01:18 PM PDT on Thursday, September 28, 2006

By KGW Staff

A man accused of sexually assaulting teenaged girls can no longer be a paramedic but his criminal past has some wondering how he got the job in the first place.

KGW file photo

An American Medical Response ambulance.

It basically came down to two reasons: For one, at the time, the Washington State Department of Health was not required to do a background check. Still, American Medical Response, the ambulance company that hired the convicted felon claims it did do a background check on him, and he passed.

Shane Shults stands accused of sexually assaulting at least five girls between the ages of 13 and 16, inside his home in Northeast Vancouver between 1998 and 2006, according to police.

He was arrested last May but until then, he had been working as a paramedic for AMR.

Investigators believe Shults was a calculated predator. Legal documents obtained by KGW Northwest Newschannel 8 revealed that police believe Shults injected his young victims with an unknown substance and then assaulted them. And this wasn’t his first arrest.

  KGW report

Many of his friends still stood behind him.

“I would never think twice letting my 8-year-old go down there and play,” said Gail Taylor, Shults’ neighbor.
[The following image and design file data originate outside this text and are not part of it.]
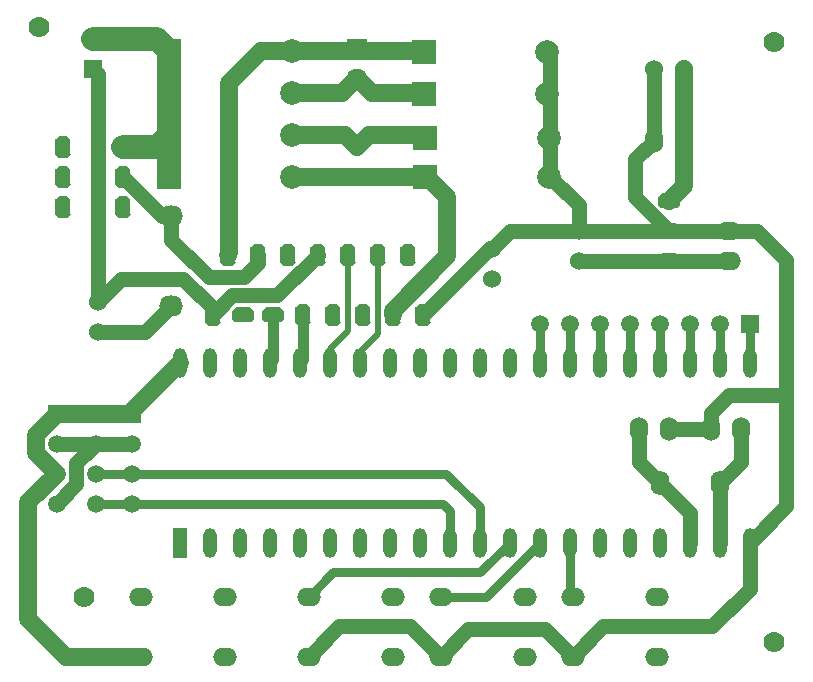
<source format=gbl>
%FSTAX23Y23*%
%MOIN*%
%SFA1B1*%

%IPPOS*%
%AMD17*
4,1,8,0.012500,0.037500,-0.012500,0.037500,-0.025000,0.025000,-0.025000,-0.025000,-0.012500,-0.037500,0.012500,-0.037500,0.025000,-0.025000,0.025000,0.025000,0.012500,0.037500,0.0*
%
%AMD18*
4,1,8,0.025000,0.025000,-0.025000,0.025000,-0.037500,0.012500,-0.037500,-0.012500,-0.025000,-0.025000,0.025000,-0.025000,0.037500,-0.012500,0.037500,0.012500,0.025000,0.025000,0.0*
%
%AMD20*
4,1,8,-0.037500,0.012500,-0.037500,-0.012500,-0.025000,-0.025000,0.025000,-0.025000,0.037500,-0.012500,0.037500,0.012500,0.025000,0.025000,-0.025000,0.025000,-0.037500,0.012500,0.0*
%
%ADD12C,0.030000*%
%ADD13C,0.050000*%
%ADD14C,0.060000*%
G04~CAMADD=17~4~0.0~0.0~500.0~750.0~0.0~125.0~0~0.0~0.0~0.0~0.0~0~0.0~0.0~0.0~0.0~0~0.0~0.0~0.0~0.0~500.0~750.0*
%ADD17D17*%
G04~CAMADD=18~4~0.0~0.0~750.0~500.0~0.0~125.0~0~0.0~0.0~0.0~0.0~0~0.0~0.0~0.0~0.0~0~0.0~0.0~0.0~0.0~750.0~500.0*
%ADD18D18*%
%ADD19O,0.080000X0.070000*%
G04~CAMADD=20~4~0.0~0.0~500.0~750.0~0.0~125.0~0~0.0~0.0~0.0~0.0~0~0.0~0.0~0.0~0.0~0~0.0~0.0~0.0~90.0~750.0~500.0*
%ADD20D20*%
%ADD21O,0.060000X0.080000*%
%ADD22O,0.080000X0.060000*%
%ADD23O,0.080000X0.060000*%
%ADD24C,0.060000*%
%ADD25R,0.059000X0.059000*%
%ADD26C,0.059000*%
%ADD27C,0.079000*%
%ADD28R,0.079000X0.079000*%
%ADD29O,0.045000X0.100000*%
%ADD30R,0.045000X0.100000*%
%ADD31O,0.062000X0.082000*%
%ADD32O,0.070000X0.060000*%
%ADD33R,0.070000X0.060000*%
%ADD34R,0.059000X0.059000*%
%ADD35C,0.070000*%
%ADD36C,0.035000*%
%ADD37C,0.020000*%
%ADD38C,0.080000*%
%LNxiaochequdongban-1*%
%LPD*%
G54D12*
X0307Y0368D02*
X0308Y0369D01*
X0317Y0368D02*
X0318Y0369D01*
X04665Y0368D02*
X0467Y03685D01*
Y0381*
X04565Y0368D02*
X0457Y03685D01*
Y0381*
X04465Y0368D02*
X0447Y03685D01*
Y0381*
X04365Y0368D02*
X0437Y03685D01*
Y0381*
X04265Y0368D02*
X0427Y03685D01*
Y0381*
X04165Y0368D02*
X0417Y03685D01*
Y0381*
X04065Y0368D02*
X0407Y03685D01*
Y0381*
X03965Y0368D02*
X0397Y03685D01*
Y0381*
X0367Y0308D02*
Y03187D01*
X03647Y0321D02*
X0367Y03187D01*
X0261Y0321D02*
X03647D01*
X0249D02*
X0261D01*
X0377Y0308D02*
Y03199D01*
X03659Y0331D02*
X0377Y03199D01*
X0261Y0331D02*
X03659D01*
X0249D02*
X0261D01*
X03772Y02982D02*
X0387Y0308D01*
X03282Y02982D02*
X03772D01*
X032Y029D02*
X03282Y02982D01*
X0379Y029D02*
X0397Y0308D01*
X0364Y029D02*
X0379D01*
X0407Y0291D02*
X0408Y029D01*
X0407Y0291D02*
Y0308D01*
G54D13*
X04792Y03574D02*
Y04022D01*
Y03202D02*
Y03574D01*
X046D02*
X04792D01*
X0454Y03514D02*
X046Y03574D01*
X0454Y0346D02*
Y03514D01*
X0457Y0328D02*
X0464Y0335D01*
Y0346*
X044D02*
X0454D01*
X043Y0335D02*
Y0346D01*
Y0335D02*
X0437Y0328D01*
X0288Y0384D02*
Y03862D01*
X04694Y0412D02*
X04792Y04022D01*
X046Y0412D02*
X04694D01*
X0467Y02927D02*
Y0308D01*
X04545Y02802D02*
X0467Y02927D01*
X04182Y02802D02*
X04545D01*
X0387Y0412D02*
X041D01*
X0381Y0406D02*
X0387Y0412D01*
X0408Y027D02*
X04182Y02802D01*
X03988Y02792D02*
X0408Y027D01*
X03732Y02792D02*
X03988D01*
X0364Y027D02*
X03732Y02792D01*
X03538Y02802D02*
X0364Y027D01*
X03302Y02802D02*
X03538D01*
X032Y027D02*
X03302Y02802D01*
X038Y0406D02*
X0381D01*
X0358Y0384D02*
X038Y0406D01*
X02711Y04169D02*
X02743D01*
X0258Y043D02*
X02711Y04169D01*
X0248Y0466D02*
X02497Y04643D01*
Y03882D02*
Y04643D01*
Y03782D02*
X02656D01*
X02743Y03869*
X0236Y0321D02*
X02425Y03275D01*
Y03345*
X0249Y0341*
X04006Y0458D02*
Y0472D01*
Y0444D02*
Y0458D01*
Y043D02*
Y0444D01*
Y043D02*
X041Y04206D01*
Y0412D02*
Y04206D01*
Y0412D02*
X044D01*
X04288Y04232D02*
X044Y0412D01*
X04288Y04232D02*
Y04358D01*
X0435Y0442*
Y0466*
X0467Y0308D02*
X04792Y03202D01*
X044Y0412D02*
X046D01*
X044Y0402D02*
X046D01*
X041D02*
X044D01*
X0457Y0308D02*
Y0328D01*
X0447Y0308D02*
Y0318D01*
X0437Y0328D02*
X0447Y0318D01*
X0249Y0341D02*
X0261D01*
X0236D02*
X0249D01*
X02743Y0409D02*
Y04169D01*
Y0409D02*
X02867Y03966D01*
X0303Y04011D02*
Y0404D01*
X02497Y03882D02*
X02575Y0396D01*
X02782*
X0288Y03862*
X02867Y03966D02*
X02985D01*
X0303Y04011*
X0288Y0384D02*
X02945Y03905D01*
X03095*
X0323Y0404*
G54D14*
X03594Y043D02*
X03662Y04232D01*
X0229Y0344D02*
X0236Y0351D01*
X0229Y0338D02*
Y0344D01*
Y0338D02*
X0236Y0331D01*
X0293Y0404D02*
X02935Y04045D01*
Y04612*
X0261Y0352D02*
X0277Y0368D01*
X0261Y0351D02*
Y0352D01*
X02392Y027D02*
X0264D01*
X02266Y02826D02*
X02392Y027D01*
X02266Y02826D02*
Y03216D01*
X0236Y0331*
X0249Y0351D02*
X0261D01*
X0236D02*
X0249D01*
X0336Y043D02*
X03594D01*
X03146D02*
X0336D01*
X034Y0444D02*
X03594D01*
X0336Y044D02*
X034Y0444D01*
X0332D02*
X0336Y044D01*
X03146Y0444D02*
X0332D01*
X0341Y0458D02*
X03594D01*
X0336Y0463D02*
X0341Y0458D01*
X0331D02*
X0336Y0463D01*
X03146Y0458D02*
X0331D01*
X03146Y0472D02*
X03594D01*
X03043D02*
X03146D01*
X02935Y04612D02*
X03043Y0472D01*
X044Y0422D02*
X0445Y0427D01*
Y0442*
Y0466*
X0348Y0384D02*
Y03853D01*
X03662Y04035*
Y04232*
G54D17*
X0288Y0384D03*
X0293Y0404D03*
X0303D03*
X0313D03*
X0318Y0384D03*
X0323Y0404D03*
X0328Y0384D03*
X0333Y0404D03*
X0338Y0384D03*
X0343Y0404D03*
X0348Y0384D03*
X0353Y0404D03*
X0358Y0384D03*
X0238Y044D03*
Y043D03*
Y042D03*
X0258D03*
Y043D03*
Y044D03*
G54D18*
X0298Y0384D03*
X0308D03*
G54D19*
X02743Y04169D03*
Y03869D03*
G54D20*
X044Y0422D03*
Y0412D03*
Y0402D03*
G54D21*
X0445Y0442D03*
X0435D03*
X0454Y0346D03*
X0464D03*
X044D03*
X043D03*
G54D22*
X0364Y029D03*
X0292D03*
X0264D03*
X0292Y027D03*
X0264D03*
X032D03*
X0348D03*
X032Y029D03*
X0348D03*
X0364Y027D03*
X0392D03*
Y029D03*
X0408Y027D03*
X0436D03*
X0408Y029D03*
X0436D03*
G54D23*
X046Y0402D03*
Y0412D03*
G54D24*
X041Y0402D03*
Y0412D03*
X02497Y03782D03*
Y03882D03*
X0381Y0396D03*
Y0406D03*
X0445Y0466D03*
X0435D03*
G54D25*
X0248Y0466D03*
X0236Y0351D03*
X0249D03*
X0261D03*
X0336Y043D03*
G54D26*
X0248Y0476D03*
X0236Y0321D03*
Y0331D03*
Y0341D03*
X0249Y0321D03*
Y0331D03*
Y0341D03*
X0261Y0321D03*
Y0331D03*
Y0341D03*
X0457Y0381D03*
X0447D03*
X0437D03*
X0427D03*
X0417D03*
X0407D03*
X0397D03*
X0336Y044D03*
G54D27*
X03146Y0444D03*
Y043D03*
Y0458D03*
Y0472D03*
X03996Y04715D03*
Y04575D03*
X04001Y043D03*
Y0443D03*
G54D28*
X02734Y0444D03*
Y043D03*
Y0458D03*
Y0472D03*
X03584Y04715D03*
Y04575D03*
X03589Y043D03*
Y0443D03*
G54D29*
X0467Y0368D03*
X0457D03*
X0447D03*
X0437D03*
X0427D03*
X0417D03*
X0407D03*
X0397D03*
X0387D03*
X0377D03*
X0367D03*
X0357D03*
X0347D03*
X0337D03*
X0327D03*
X0317D03*
X0307D03*
X0297D03*
X0287D03*
X0277D03*
X0467Y0308D03*
X0457D03*
X0447D03*
X0437D03*
X0427D03*
X0417D03*
X0407D03*
X0397D03*
X0387D03*
X0377D03*
X0367D03*
X0357D03*
X0347D03*
X0337D03*
X0327D03*
X0317D03*
X0307D03*
X0297D03*
X0287D03*
G54D30*
X0277Y0308D03*
G54D31*
X0457Y0328D03*
X0437D03*
G54D32*
X0336Y0463D03*
G54D33*
X0336Y0473D03*
G54D34*
X0467Y0381D03*
G54D35*
X0475Y0475D03*
X023Y048D03*
X0245Y029D03*
X0475Y0275D03*
G54D36*
X0308Y0369D02*
Y0384D01*
X0318Y0369D02*
Y0384D01*
G54D37*
X0333Y03785D02*
Y0404D01*
X0327Y03725D02*
X0333Y03785D01*
X0327Y0368D02*
Y03725D01*
X0343Y03777D02*
Y0404D01*
X0337Y03717D02*
X0343Y03777D01*
X0337Y0368D02*
Y03717D01*
G54D38*
X02694Y044D02*
X02734Y0444D01*
X0258Y044D02*
X02694D01*
X02734Y0458D02*
Y0472D01*
Y0444D02*
Y0458D01*
Y043D02*
Y0444D01*
X02694Y0476D02*
X02734Y0472D01*
X0248Y0476D02*
X02694D01*
M02*
</source>
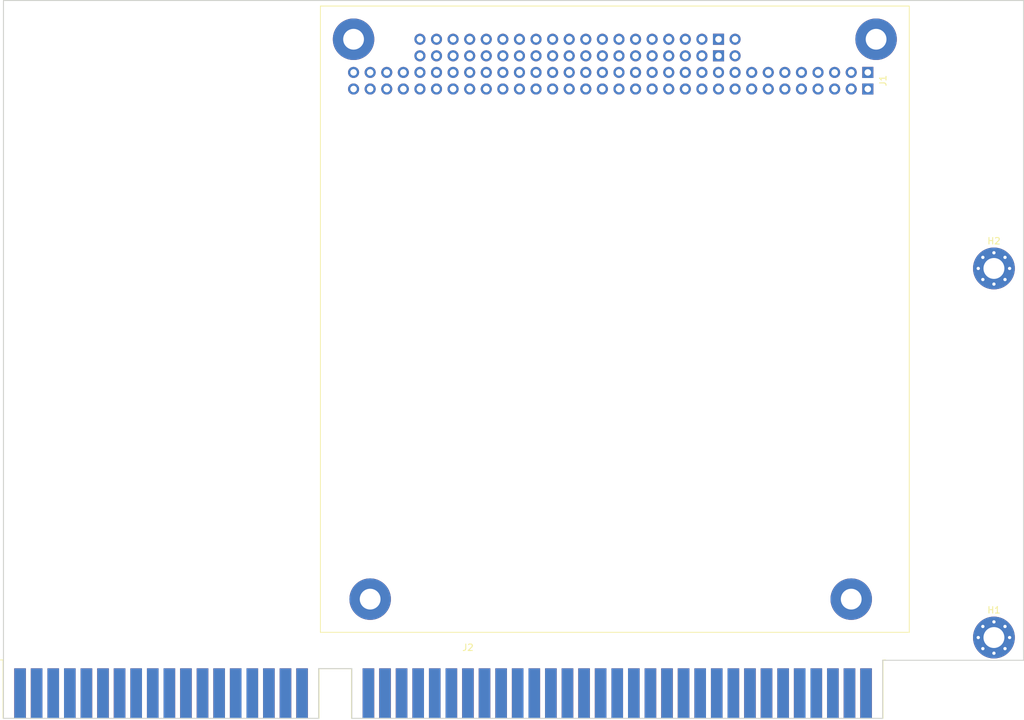
<source format=kicad_pcb>
(kicad_pcb (version 20211014) (generator pcbnew)

  (general
    (thickness 1.6)
  )

  (paper "A4")
  (layers
    (0 "F.Cu" signal)
    (31 "B.Cu" signal)
    (32 "B.Adhes" user "B.Adhesive")
    (33 "F.Adhes" user "F.Adhesive")
    (34 "B.Paste" user)
    (35 "F.Paste" user)
    (36 "B.SilkS" user "B.Silkscreen")
    (37 "F.SilkS" user "F.Silkscreen")
    (38 "B.Mask" user)
    (39 "F.Mask" user)
    (40 "Dwgs.User" user "User.Drawings")
    (41 "Cmts.User" user "User.Comments")
    (42 "Eco1.User" user "User.Eco1")
    (43 "Eco2.User" user "User.Eco2")
    (44 "Edge.Cuts" user)
    (45 "Margin" user)
    (46 "B.CrtYd" user "B.Courtyard")
    (47 "F.CrtYd" user "F.Courtyard")
    (48 "B.Fab" user)
    (49 "F.Fab" user)
    (50 "User.1" user)
    (51 "User.2" user)
    (52 "User.3" user)
    (53 "User.4" user)
    (54 "User.5" user)
    (55 "User.6" user)
    (56 "User.7" user)
    (57 "User.8" user)
    (58 "User.9" user)
  )

  (setup
    (pad_to_mask_clearance 0)
    (grid_origin 45.96 157.54)
    (pcbplotparams
      (layerselection 0x00010fc_ffffffff)
      (disableapertmacros false)
      (usegerberextensions false)
      (usegerberattributes true)
      (usegerberadvancedattributes true)
      (creategerberjobfile true)
      (svguseinch false)
      (svgprecision 6)
      (excludeedgelayer true)
      (plotframeref false)
      (viasonmask false)
      (mode 1)
      (useauxorigin false)
      (hpglpennumber 1)
      (hpglpenspeed 20)
      (hpglpendiameter 15.000000)
      (dxfpolygonmode true)
      (dxfimperialunits true)
      (dxfusepcbnewfont true)
      (psnegative false)
      (psa4output false)
      (plotreference true)
      (plotvalue true)
      (plotinvisibletext false)
      (sketchpadsonfab false)
      (subtractmaskfromsilk false)
      (outputformat 1)
      (mirror false)
      (drillshape 1)
      (scaleselection 1)
      (outputdirectory "")
    )
  )

  (net 0 "")
  (net 1 "GND")
  (net 2 "+5V")
  (net 3 "/IO{slash}~{IOCHK}")
  (net 4 "/DB6{slash}SD6")
  (net 5 "/DB5{slash}SD5")
  (net 6 "/DB4{slash}SD4")
  (net 7 "/DB3{slash}SD3")
  (net 8 "unconnected-(J2-Pad8)")
  (net 9 "/DB2{slash}SD2")
  (net 10 "/DB1{slash}SD1")
  (net 11 "/DB0{slash}SD0")
  (net 12 "/IO_READY{slash}IOCHRDY")
  (net 13 "/AEN")
  (net 14 "/BA19{slash}SA19")
  (net 15 "/BA18{slash}SA18")
  (net 16 "/BA17{slash}SA17")
  (net 17 "/BA16{slash}SA16")
  (net 18 "/BA15{slash}SA15")
  (net 19 "/BA14{slash}SA14")
  (net 20 "/BA13{slash}SA13")
  (net 21 "/BA12{slash}SA12")
  (net 22 "/BA1{slash}SA1")
  (net 23 "/BA10{slash}SA10")
  (net 24 "/BA9{slash}SA9")
  (net 25 "/BA8{slash}SA8")
  (net 26 "/BA7{slash}SA7")
  (net 27 "/BA6{slash}SA6")
  (net 28 "/BA5{slash}SA5")
  (net 29 "/BA4{slash}SA4")
  (net 30 "/BA3{slash}SA3")
  (net 31 "/DB7{slash}SD7")
  (net 32 "/BA2{slash}SA2")
  (net 33 "/BA0{slash}SA0")
  (net 34 "/RESET")
  (net 35 "/IRQ2{slash}IRQ9")
  (net 36 "-5V")
  (net 37 "/DRQ2")
  (net 38 "-12V")
  (net 39 "/~{SRDY}")
  (net 40 "+12V")
  (net 41 "/~{SMEMW}")
  (net 42 "/~{SMEMR}")
  (net 43 "/~{IOW}")
  (net 44 "/~{IOR}")
  (net 45 "/~{DACK3}")
  (net 46 "/DRQ3")
  (net 47 "/~{DACK1}")
  (net 48 "/DRQ1")
  (net 49 "/~{REFRESH}")
  (net 50 "/CLK{slash}BCLK")
  (net 51 "/IRQ7")
  (net 52 "/IRQ6")
  (net 53 "/IRQ5")
  (net 54 "/IRQ4")
  (net 55 "/IRQ3")
  (net 56 "/~{DACK2}")
  (net 57 "/TC")
  (net 58 "/ALE{slash}BALE")
  (net 59 "/OSC")
  (net 60 "/SBHE{slash}~{SBHE}")
  (net 61 "/LA23")
  (net 62 "/LA22")
  (net 63 "/LA21")
  (net 64 "/LA20")
  (net 65 "/LA19")
  (net 66 "/LA18")
  (net 67 "/LA17")
  (net 68 "/~{MEMR}")
  (net 69 "/~{MEMW}")
  (net 70 "/D8{slash}SD8")
  (net 71 "/D9{slash}SD9")
  (net 72 "/D10{slash}SD10")
  (net 73 "/D11{slash}SD11")
  (net 74 "/D12{slash}SD12")
  (net 75 "/D13{slash}SD13")
  (net 76 "/D14{slash}SD14")
  (net 77 "/D15{slash}SD15")
  (net 78 "/~{MEMCS16}")
  (net 79 "/~{IOCS16}")
  (net 80 "/IRQ10")
  (net 81 "/IRQ11")
  (net 82 "/IRQ12")
  (net 83 "/IRQ15")
  (net 84 "/IRQ14")
  (net 85 "unconnected-(J1-PadB10)")
  (net 86 "/~{DACK0}")
  (net 87 "/DRQ0")
  (net 88 "/~{DACK5}")
  (net 89 "/DRQ5")
  (net 90 "/~{DACK6}")
  (net 91 "/DRQ6")
  (net 92 "/~{DACK7}")
  (net 93 "/DRQ7")
  (net 94 "/MASTER{slash}~{MASTER}")
  (net 95 "/BA11{slash}SA11")
  (net 96 "unconnected-(J1-PadC19)")

  (footprint "MountingHole:MountingHole_3.2mm_M3_Pad_Via" (layer "F.Cu") (at 195.08 149.015))

  (footprint "MountingHole:MountingHole_3.2mm_M3_Pad_Via" (layer "F.Cu") (at 195.08 92.5))

  (footprint "Connector_PCBEdge:BUS_AT" (layer "F.Cu") (at 175.5 157.54))

  (footprint "local:PC104_16bit" (layer "F.Cu") (at 182.118 52.324 90))

  (gr_rect (start 43.42 153.73) (end 178.04 161.35) (layer "B.Mask") (width 0.2) (fill solid) (tstamp cd36ec53-34d9-469b-ba6e-b97fc5f995ce))
  (gr_rect (start 43.42 153.73) (end 178.04 161.35) (layer "F.Mask") (width 0.2) (fill solid) (tstamp 29280284-9d31-48d3-bdb2-45696e2e5e1e))
  (gr_line (start 43.42 161.39) (end 91.68 161.39) (layer "Edge.Cuts") (width 0.15) (tstamp 0cb9aede-5cbd-4456-9fcc-35d329cd9719))
  (gr_line (start 96.76 161.39) (end 178.04 161.39) (layer "Edge.Cuts") (width 0.15) (tstamp 37e0513a-4f78-41c3-b29d-82a2789221f3))
  (gr_line (start 43.42 51.47) (end 43.42 161.39) (layer "Edge.Cuts") (width 0.15) (tstamp 650235dd-19af-4467-ac35-01144969cca8))
  (gr_line (start 199.63 152.5) (end 199.63 51.47) (layer "Edge.Cuts") (width 0.15) (tstamp 8b970349-55e5-4000-b9cf-57ed3d5c7b00))
  (gr_line (start 199.63 51.47) (end 43.42 51.47) (layer "Edge.Cuts") (width 0.15) (tstamp 8f88e5d0-4031-4a53-9142-2b93e9890a58))
  (gr_line (start 96.76 153.77) (end 96.76 161.39) (layer "Edge.Cuts") (width 0.15) (tstamp 9441a5b5-7bb7-4a84-86b7-546fc25d5cf2))
  (gr_line (start 178.04 161.39) (end 178.04 152.5) (layer "Edge.Cuts") (width 0.15) (tstamp 95fb2361-6cff-4a34-976d-d3a4e2d5442e))
  (gr_line (start 178.04 152.5) (end 199.63 152.5) (layer "Edge.Cuts") (width 0.15) (tstamp ab961fe2-82fc-40ef-a166-4c7b14f44ac2))
  (gr_line (start 91.68 161.39) (end 91.68 153.77) (layer "Edge.Cuts") (width 0.15) (tstamp d6b21bad-1f8f-4aef-a160-23268fa230dd))
  (gr_line (start 91.68 153.77) (end 96.76 153.77) (layer "Edge.Cuts") (width 0.15) (tstamp e2ad7671-b223-4f2c-a5ed-73889f1a9910))

)

</source>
In May of 1987, Shults was convicted of two counts of attempted indecent liberties with a minor, a Class A felony. This came as a shock to some neighbors, especially since he had been working as a paramedic for at least the last five years.

“Obviously they didn't do a background check on it and that's kind of scary,” said Susan Robins, also a neighbor.

Records show that the Washington State Department of Health first certified Shults as a medic back in 1998. The dept. said he answered “no” when asked if he’d been convicted of a sex offense.

And no background check was conducted because the state didn’t start doing them on initial applicants until 2002, authorities said.

As for AMR, company officials said Shults passed an extensive criminal background check but the company would not comment any further, except to say that the case was under investigation and Shults no longer works for AMR.

Because Shults lied about his criminal history, the state Wednesday revoked his paramedic certification.

Washington law does not require him to register as a sex offender because his conviction happened more than ten years ago. Meantime, Shults was still awaiting trail on the latest sex assault charges that were filed last May.

(KGW reporters Keely Chalmers and Teresa Bell also contributed to this article.)